Qualifying for the Aussie Millions Main Event

Throughout the years, the Aussie Millions tournament has attracted numerous players from all walks of life, including both amateur and professional players. The 2009 Crown Aussie Millions tournament features a guaranteed championship prize of AU$2 million. Whether you are a professional player or an amateur, there are a few ways that you can qualify to play in the No Limits Hold 'Em Aussie Millions Main Event. The first way to qualify for the Main Event is to register and pay the buy-in fee, which will be AU$10,500. The online registration for those who want to join the 2009 Aussie Millions Main Event begins on the first of November 2008.

Another way to get a seat at the 2009 Aussie Millions is to win your seat. You can win your seat in one of two ways: through satellite tournaments or through free-roll tournaments. Satellite tournaments are poker tournaments that usually have smaller buy-ins than the actual main event buy-in. Players can join satellite tournaments through the Internet at actual establishments where Aussie Millions satellite tournaments are held. Free-roll tournaments, on the other hand, are free tournaments that people can join through the Internet.

With Crown Casino's Super Poker Week: 3 Phase Satellite Program, you can win your way to the Aussie Millions Main Event in three steps. All three steps follow a multi-table format. The first step features a AU$65 buy-in, where one in five can win entry into phase 2. The second phase features a AU$250 satellite and, again, one in five wins entry into phase 3. Finally, the last phase features a AU$1,150 satellite for a chance to win an Aussie Millions Main Event seat worth AU$10,500. Be sure to take note of all of the rules and regulations for qualifying and joining in the Aussie Millions Main Event.
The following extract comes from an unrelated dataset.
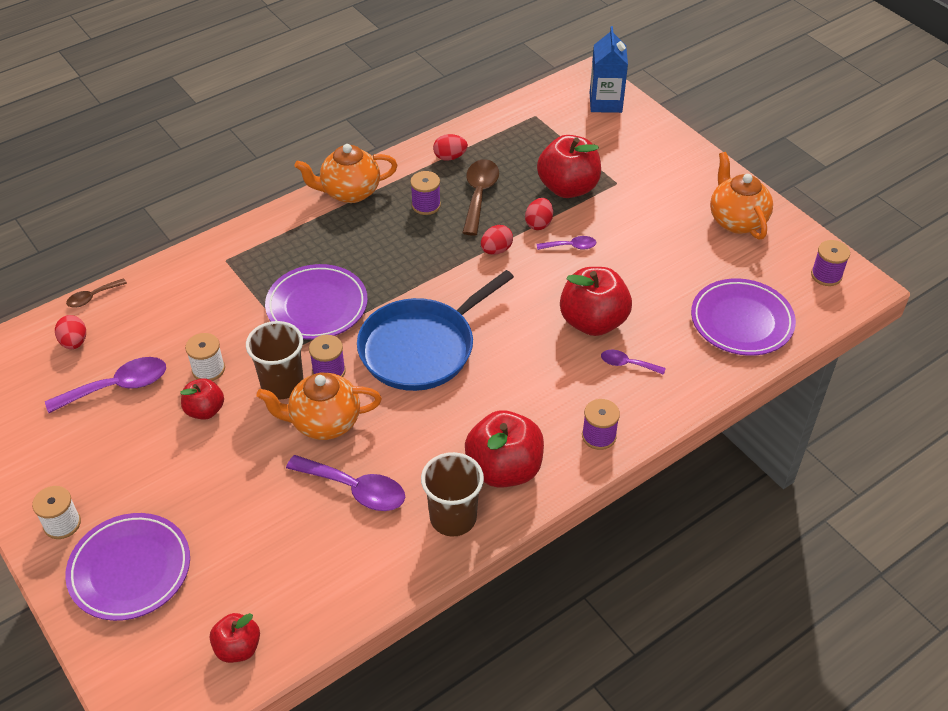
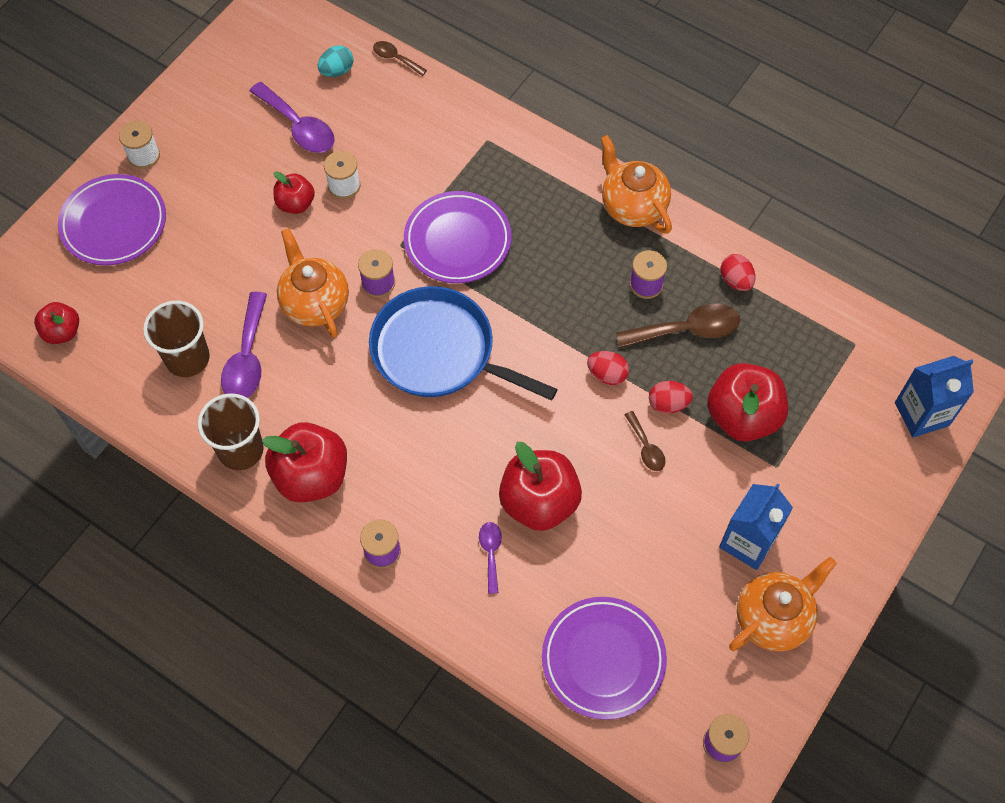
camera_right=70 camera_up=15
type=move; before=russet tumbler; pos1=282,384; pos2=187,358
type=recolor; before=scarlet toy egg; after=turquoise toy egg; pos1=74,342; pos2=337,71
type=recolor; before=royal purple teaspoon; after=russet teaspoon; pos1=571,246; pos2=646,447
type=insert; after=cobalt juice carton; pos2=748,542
The Aussie Millions has continued to attract more players, fans, and spectators over the years. The guaranteed AU$2 million prize is bound to bring in an even large number of players in the 2009 event. In fact, the Crown Aussie Millions website states that more than 800 players are expected to join in the 2009 Main Even. Aside from the main event, numerous other tournaments will be held. With its continuing growth and development, it is no wonder that the Aussie Millions is one of the largest poker tournaments in the world.